The movie surrounding that scene is as straightforward as these films get. Abrams, and co-writers Alex Kurtzman and Roberto Orci, tells a story with another IMF mole but in a way that feels familiar to their TV work. Simon Pegg’s first turn as IMF techie Benji Dunn feels like a British version of the nerdy Marshall from Alias. (Cruise chose Abrams only after binge-watching that ABC drama.) The twists regarding the mole feel similar to the back-and-forths on Alias about which characters are working for or against the enemy; hell, having Russell appear is a nod to Alias being pitched as “Felicity as a spy”.

That said, Alias proved a decent testing ground for Abrams’ feature career. He’s come a long way since then — would you have believed that this film’s director would take the lead for new Star Wars films? — but Mission: Impossible III is a solid start. The action sequences, from a rescue in Berlin that culminates in a chase between two helicopters in the middle of wind-powered fans to a massive shootout on the Chesapeake Bay Bridge, are suitably intense without featuring insanely death-defying stunts.
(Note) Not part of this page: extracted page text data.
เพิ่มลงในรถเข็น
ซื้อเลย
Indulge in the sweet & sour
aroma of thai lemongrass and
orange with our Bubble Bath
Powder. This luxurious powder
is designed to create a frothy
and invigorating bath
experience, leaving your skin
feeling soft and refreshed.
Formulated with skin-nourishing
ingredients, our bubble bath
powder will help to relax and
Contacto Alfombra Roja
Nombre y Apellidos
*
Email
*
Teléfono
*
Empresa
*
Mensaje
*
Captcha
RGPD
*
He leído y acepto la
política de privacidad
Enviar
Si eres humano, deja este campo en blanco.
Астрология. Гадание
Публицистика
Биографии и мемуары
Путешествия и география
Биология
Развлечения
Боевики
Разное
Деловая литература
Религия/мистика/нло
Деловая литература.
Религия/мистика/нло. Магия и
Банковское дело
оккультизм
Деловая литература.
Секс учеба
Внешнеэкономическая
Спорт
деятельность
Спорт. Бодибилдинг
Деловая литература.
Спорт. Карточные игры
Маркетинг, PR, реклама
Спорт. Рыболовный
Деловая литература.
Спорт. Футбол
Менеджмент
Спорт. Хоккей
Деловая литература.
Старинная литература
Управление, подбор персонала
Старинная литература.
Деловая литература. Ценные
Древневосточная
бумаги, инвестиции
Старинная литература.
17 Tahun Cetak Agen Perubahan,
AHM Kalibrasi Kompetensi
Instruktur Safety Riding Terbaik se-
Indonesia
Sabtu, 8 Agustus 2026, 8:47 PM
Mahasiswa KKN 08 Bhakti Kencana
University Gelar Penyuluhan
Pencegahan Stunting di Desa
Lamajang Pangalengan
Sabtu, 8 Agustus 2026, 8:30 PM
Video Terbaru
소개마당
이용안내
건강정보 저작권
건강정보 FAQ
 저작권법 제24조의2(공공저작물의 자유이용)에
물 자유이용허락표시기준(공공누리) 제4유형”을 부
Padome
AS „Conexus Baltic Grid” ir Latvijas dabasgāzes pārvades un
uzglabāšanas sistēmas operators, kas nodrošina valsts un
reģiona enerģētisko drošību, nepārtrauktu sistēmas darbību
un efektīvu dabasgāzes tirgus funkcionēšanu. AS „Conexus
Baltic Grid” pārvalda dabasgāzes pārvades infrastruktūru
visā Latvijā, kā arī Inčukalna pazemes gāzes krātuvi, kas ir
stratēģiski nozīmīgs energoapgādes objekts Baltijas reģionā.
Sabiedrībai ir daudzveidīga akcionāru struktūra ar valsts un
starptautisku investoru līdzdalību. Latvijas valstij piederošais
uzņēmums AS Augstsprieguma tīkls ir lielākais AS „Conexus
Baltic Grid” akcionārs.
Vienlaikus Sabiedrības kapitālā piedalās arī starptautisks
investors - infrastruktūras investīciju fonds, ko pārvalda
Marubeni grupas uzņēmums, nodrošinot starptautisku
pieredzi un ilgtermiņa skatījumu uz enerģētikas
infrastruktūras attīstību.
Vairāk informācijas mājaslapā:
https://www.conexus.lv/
There’s even continuity here, though you have to listen for it — when Luther lays out a plan to break into a Shanghai laboratory to steal the Rabbit’s Foot, he offhandedly mentions that Langley was comparatively a cakewalk.

This film’s most remarkable/frustrating element is Owen Davian. Hoffman is the series’ best villain, while also being painfully underused. He has basically four scenes and not even a half-hour of screen time. When he shows up, he makes an incalculable impact. In the opening scene, which takes place near the finale — an in medias res storytelling choice that Abrams used a lot on Alias — Owen makes good on a threat as he seems to kill Julia because Ethan didn’t give him the Rabbit’s Foot. Ethan, who thought he had given over the Rabbit’s Foot, tries to negotiate but fails. It’s a fake-out, but this scene’s tension isn’t topped by the rest of the film. Mission: Impossible III is a good movie. Shame that Abrams started with the best scene and left his villain on the sidelines.